Texte ::
══════════

Difficile aussi, d’entendre parler et de voir des sorties de route. Nous n’en avons pas parlé sur place mais nous avons appris un décès. Grosse frayeur du clan français lorsque nous avons appris la sortie de route de Fred Besnard, newcomer comme moi. Et surtout, on ne sait pas. Il est question de perte de connaissance, d’hélicoptère, d’hôpital.. Gros soulagement le lendemain matin, les nouvelles sont bonnes. Pas de fracture. Encore mieux un peu plus tard lorsque Fred revient parmi nous en pleine forme, juste profondément déçu que la fête s’arrête précipitamment : Interdiction des médecins de reprendre le guidon.

109

Les chronos continuent de descendre. Finalement un chrono de 20’47 clôturera ma semaine, énorme satisfaction personnelle et pour l’équipe. 8ème temps, et je sens qu’il y a de la marge. Descendre sous les 20’, pourquoi pas en course et toujours sans forcer le pilotage.

Ah oui, c’est étrange, les pilotes aguerris ne parlent pas en chrono mais en moyenne au tour.

Pour moi ce sera 109 !! Comprenez 109 MPH de moyenne au tour soit 175 km/h.

Même si les britanniques sont en toutes circonstances très polis, je sens que ce fameux ‘109’ commence à devenir intéressant.

Rienà voir pour autant avec les ‘125’ et plus des Mc Guinness et autres M Dunlop que l’on croise très naturellement dans le paddock. Pas de pilotes stars, la star ici c’est la vielle dame et ses 264 virages. Seuls la taille et le luxe de leur camping-car XXL trahissent la notoriété. Moment de gamins, nous sommes allés à la rencontre de John McGuinness quasi voisin de paddock pour un autographe. A l’appel de sa femme, John est sorti de son motor-home, tout simple en chausson, sûrement en train de faire la sieste comme tout le monde. Il a même sorti le crayon blanc qui allait bien pour signer le superbe casque que p’tit Dep s’est offert sur place. Rien à dire, ce sont des messieurs. Respect.

══════════

Prolongez le récit de course moto ci-dessus en enchaînant sur sa dernière phrase.

Données enregistrées ::

══════════

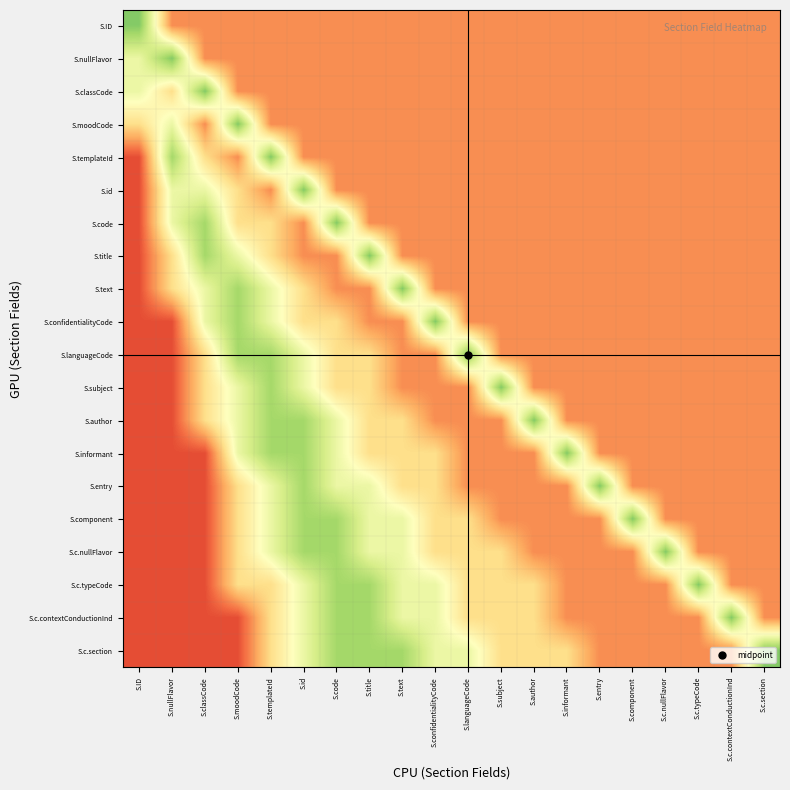

What is the minimum value shown in the chart?

0.1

══════════

Résultat obtenu ::
La course qui se fait attendre

Les jours passent, la météo est changeante. Superbe météo (toujours fraiche tout de même) alterne avec climat limite tempétueux. Prévisions toujours incertaines. Parait que c’est normal, limite météo exceptionnelle pour la saison !

Le dimanche, c’est trêve ici. Alors celui qui précède la course est l’occasion de refaire une beauté à la moto. Pas de mécanique, la moto provenant de City Bike est nickel, tout juste des impacts de gravillons mais rien comparé à certains qui reviennent aux stands avec les têtes de fourche éclatées par les impacts.  Arrivée de Tonio et Sylvain le Dimanche, nous sommes au complet.

Les prévisions sont moyennes pour le lendemain, jour de course. On va se coucher sous la pluie et les rafales de vents.

Au réveil, toujours beaucoup de vent. Les premières motos (catégorie classique) commencent à chauffer dans le paddock. Vers 09h00 une première annonce, fort risque de report des courses de l’après-midi, notamment celle des newcomer. ½ heure plus tard, c’est finalement l’annulation de toutes les courses du jour. Visibilité nulle dans la montagne..

Alors on ira visiter le musée de Douglas, se balader, boire une bière. Briefing général avec MIG, il est question de ravitaillement. La course ne se gagne pas dans les stands mais de précieuses secondes peuvent se perdre.  Déjà une semaine et demie que nous sommes là, le temps commence à être long.

We did it !

Ca y est, c’est la bonne. La course aura lieu le Mardi. Grand beau temps, conditions idéales. Compression du planning oblige, la course sera de 3 tours au lieu de 4. Chacun essaie d’élaborer une stratégie ad-hoc, mais bon à la fin de la fin, l’évidence est que cela se jouera sur la piste.

Les premières courses s’enchainent, on observe les ravitaillements, on se répartie les tâches. Les mots deviennent plus rares, les passages aux toilettes plus fréquents. La course c’est la course. Le temps se fige, qu’elles sont longues les heures, les minutes avant le top départ du commissaire.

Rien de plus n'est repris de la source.